Content starts
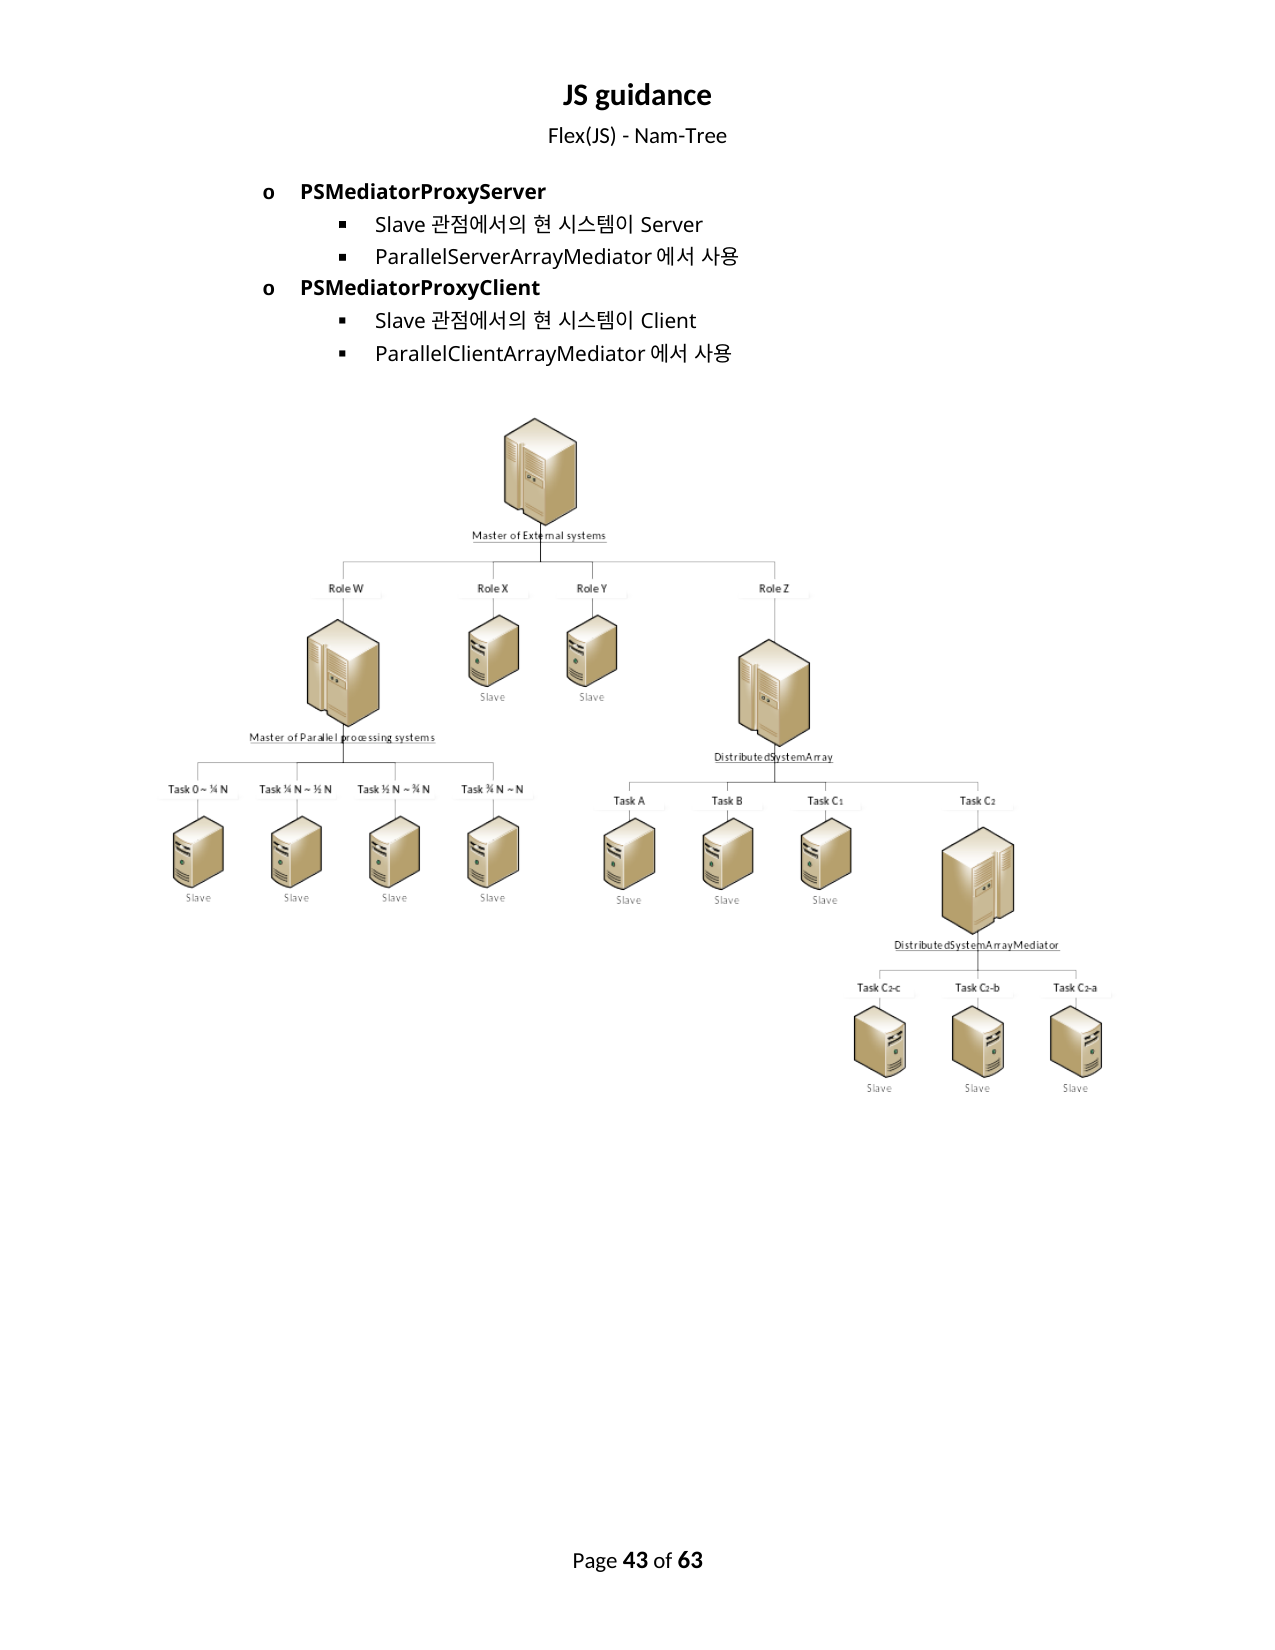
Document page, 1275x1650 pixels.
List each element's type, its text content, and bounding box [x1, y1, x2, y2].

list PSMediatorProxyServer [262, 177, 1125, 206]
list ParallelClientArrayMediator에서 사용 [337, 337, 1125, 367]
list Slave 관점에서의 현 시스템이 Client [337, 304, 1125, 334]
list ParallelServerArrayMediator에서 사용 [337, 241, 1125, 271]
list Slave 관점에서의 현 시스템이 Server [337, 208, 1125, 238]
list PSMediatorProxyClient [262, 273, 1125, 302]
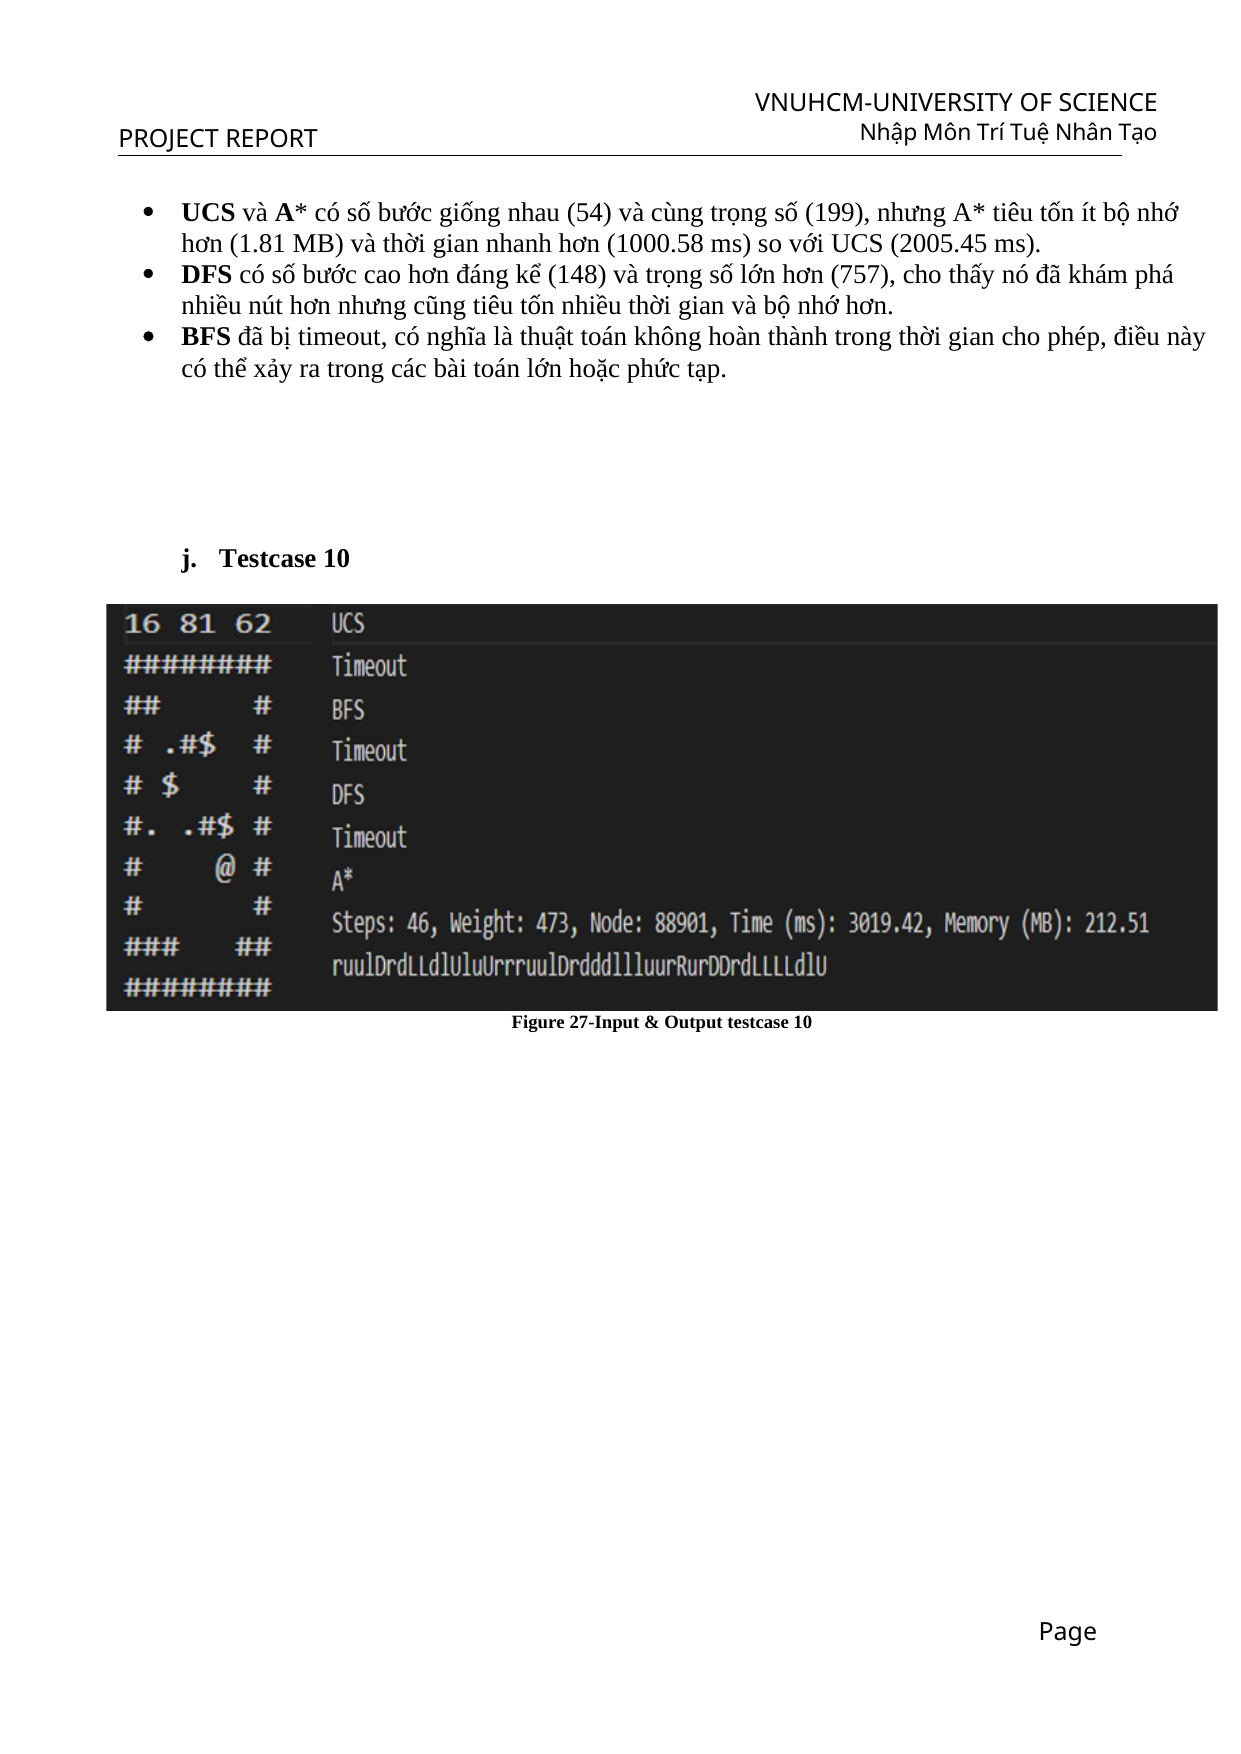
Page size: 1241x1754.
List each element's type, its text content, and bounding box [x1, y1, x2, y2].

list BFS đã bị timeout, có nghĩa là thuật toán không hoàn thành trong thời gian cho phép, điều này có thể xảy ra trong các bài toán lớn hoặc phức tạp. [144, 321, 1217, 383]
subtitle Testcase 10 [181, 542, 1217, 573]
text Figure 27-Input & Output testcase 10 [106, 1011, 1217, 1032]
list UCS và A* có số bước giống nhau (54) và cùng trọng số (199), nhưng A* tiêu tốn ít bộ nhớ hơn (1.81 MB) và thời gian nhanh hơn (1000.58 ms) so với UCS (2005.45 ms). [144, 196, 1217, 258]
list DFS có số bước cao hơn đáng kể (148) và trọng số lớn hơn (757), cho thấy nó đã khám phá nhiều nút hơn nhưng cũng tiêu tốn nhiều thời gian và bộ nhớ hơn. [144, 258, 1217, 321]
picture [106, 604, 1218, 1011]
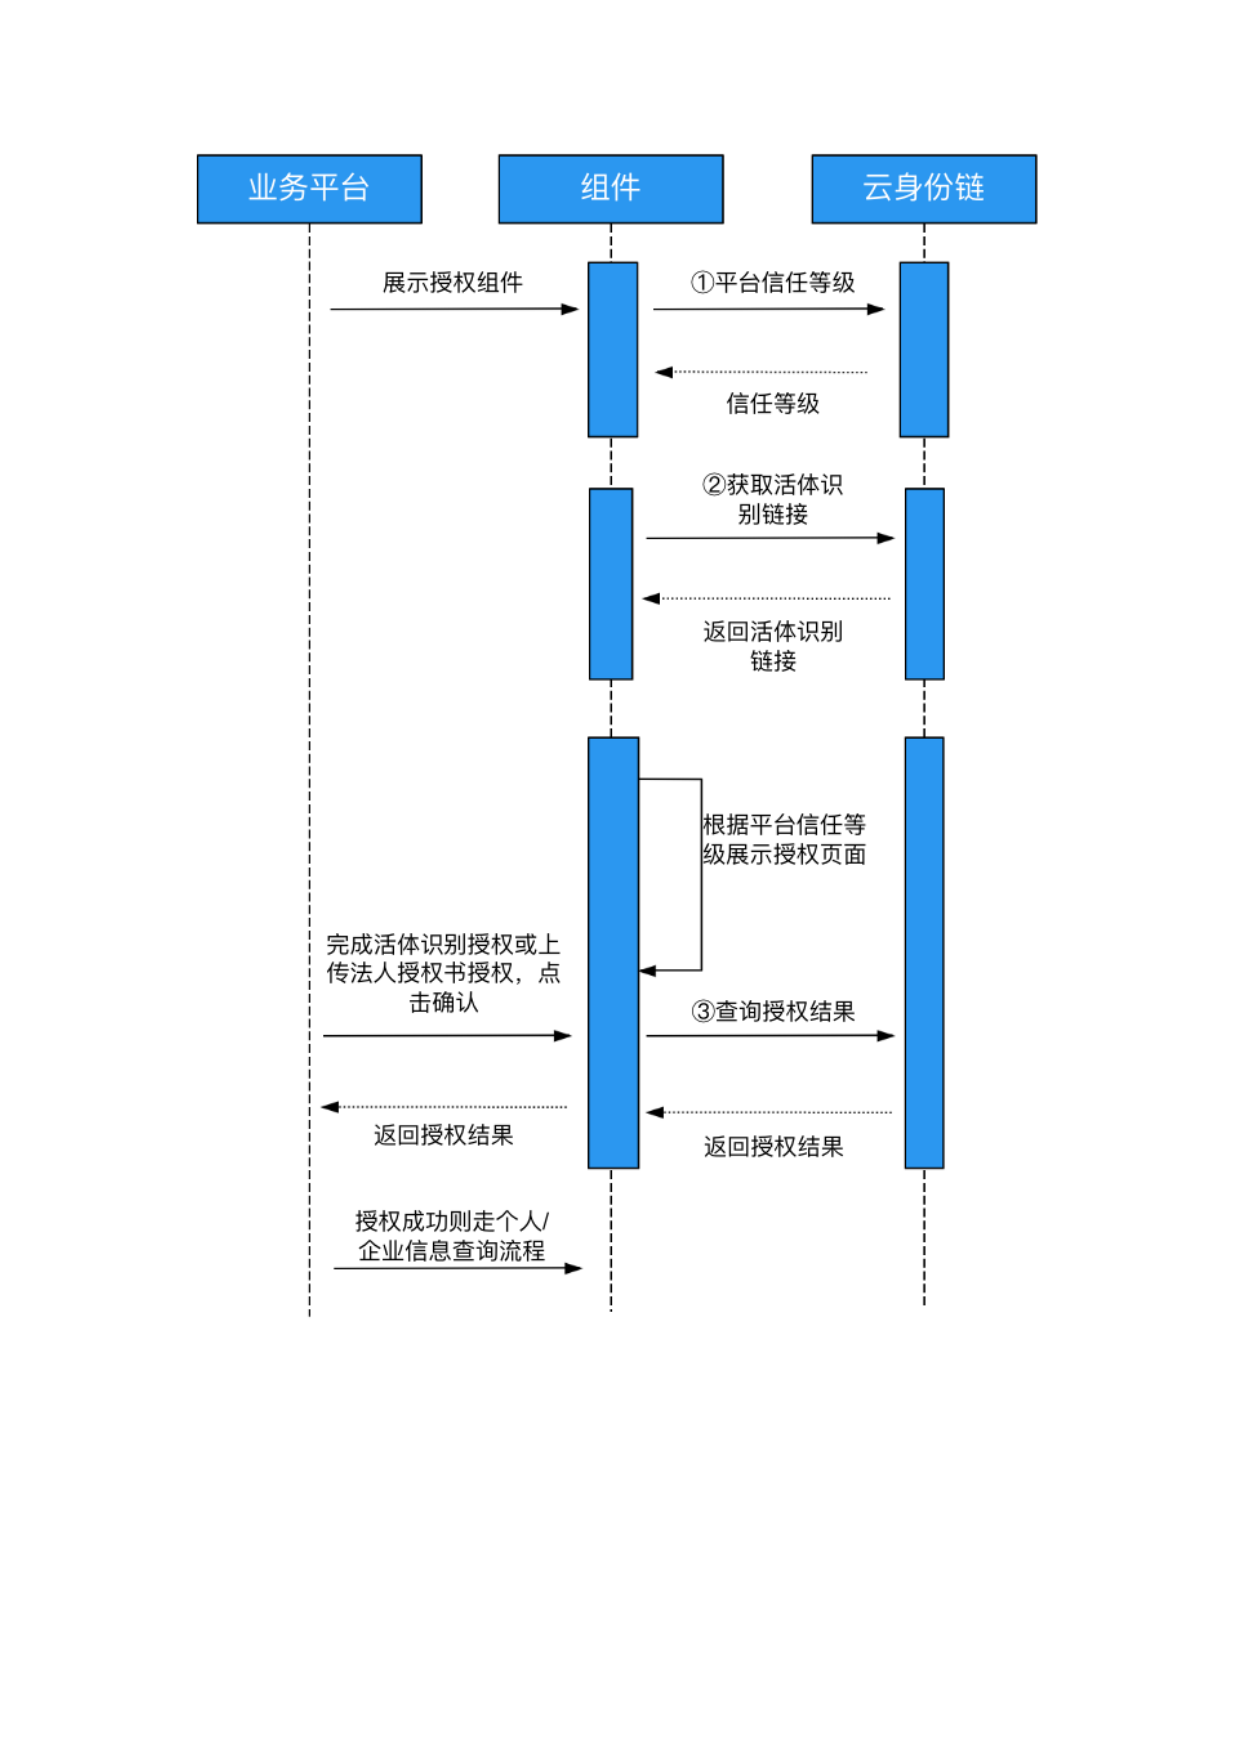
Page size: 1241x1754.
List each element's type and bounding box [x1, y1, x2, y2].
Content ends
Strip the images and reproduce the remaining records precisely.

* TASK RESULT:
Document page, 1275x1650 pixels.
List each element's type, its text content, and bounding box [x1, y1, x2, y2].

list PSMediatorProxyServer [262, 177, 1125, 206]
list ParallelClientArrayMediator에서 사용 [337, 337, 1125, 367]
list Slave 관점에서의 현 시스템이 Client [337, 304, 1125, 334]
list ParallelServerArrayMediator에서 사용 [337, 241, 1125, 271]
list Slave 관점에서의 현 시스템이 Server [337, 208, 1125, 238]
list PSMediatorProxyClient [262, 273, 1125, 302]
Page size: 1241x1754.
List each element's type, its text content, and bounding box [x1, y1, x2, y2].

list BFS đã bị timeout, có nghĩa là thuật toán không hoàn thành trong thời gian cho phép, điều này có thể xảy ra trong các bài toán lớn hoặc phức tạp. [144, 321, 1217, 383]
subtitle Testcase 10 [181, 542, 1217, 573]
text Figure 27-Input & Output testcase 10 [106, 1011, 1217, 1032]
list UCS và A* có số bước giống nhau (54) và cùng trọng số (199), nhưng A* tiêu tốn ít bộ nhớ hơn (1.81 MB) và thời gian nhanh hơn (1000.58 ms) so với UCS (2005.45 ms). [144, 196, 1217, 258]
list DFS có số bước cao hơn đáng kể (148) và trọng số lớn hơn (757), cho thấy nó đã khám phá nhiều nút hơn nhưng cũng tiêu tốn nhiều thời gian và bộ nhớ hơn. [144, 258, 1217, 321]
picture [106, 604, 1218, 1011]
Page size: 1241x1754.
List each element's type and bounding box [x1, y1, x2, y2].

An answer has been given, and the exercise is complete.